====== Gegevensitems
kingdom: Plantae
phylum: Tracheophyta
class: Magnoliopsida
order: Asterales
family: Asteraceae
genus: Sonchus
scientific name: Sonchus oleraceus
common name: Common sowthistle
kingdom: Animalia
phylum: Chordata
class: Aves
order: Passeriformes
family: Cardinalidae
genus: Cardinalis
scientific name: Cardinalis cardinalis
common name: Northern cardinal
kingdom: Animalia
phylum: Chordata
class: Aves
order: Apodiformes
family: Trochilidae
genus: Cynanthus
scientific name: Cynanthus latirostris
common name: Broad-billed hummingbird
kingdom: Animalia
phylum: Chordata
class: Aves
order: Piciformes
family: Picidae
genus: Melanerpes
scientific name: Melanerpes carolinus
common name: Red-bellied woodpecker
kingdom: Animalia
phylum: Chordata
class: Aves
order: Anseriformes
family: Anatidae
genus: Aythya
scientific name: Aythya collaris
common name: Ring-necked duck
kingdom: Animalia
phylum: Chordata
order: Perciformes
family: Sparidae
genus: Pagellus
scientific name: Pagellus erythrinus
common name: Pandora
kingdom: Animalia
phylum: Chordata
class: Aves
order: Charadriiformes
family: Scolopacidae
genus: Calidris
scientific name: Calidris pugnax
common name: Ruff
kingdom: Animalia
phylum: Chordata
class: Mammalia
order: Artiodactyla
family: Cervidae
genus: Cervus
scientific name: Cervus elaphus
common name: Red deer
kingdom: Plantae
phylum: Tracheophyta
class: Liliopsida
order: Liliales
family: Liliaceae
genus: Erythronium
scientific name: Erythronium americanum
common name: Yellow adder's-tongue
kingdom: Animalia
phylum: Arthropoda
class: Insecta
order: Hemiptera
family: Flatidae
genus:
============
Geef de items van de regel met "common name: Ruff" tot en met de regel met "class: Insecta" weer als een CSV met twee kolommen, kenmerk en waarde, met één rij per item. Zet elk veld tussen aanhalingstekens en vervang regeleinden door spaties.

- _Oplossing_:
kenmerk,waarde
"common name:","Ruff"
"kingdom:","Animalia"
"phylum:","Chordata"
"class:","Mammalia"
"order:","Artiodactyla"
"family:","Cervidae"
"genus:","Cervus"
"scientific name:","Cervus elaphus"
"common name:","Red deer"
"kingdom:","Plantae"
"phylum:","Tracheophyta"
"class:","Liliopsida"
"order:","Liliales"
"family:","Liliaceae"
"genus:","Erythronium"
"scientific name:","Erythronium americanum"
"common name:","Yellow adder's-tongue"
"kingdom:","Animalia"
"phylum:","Arthropoda"
"class:","Insecta"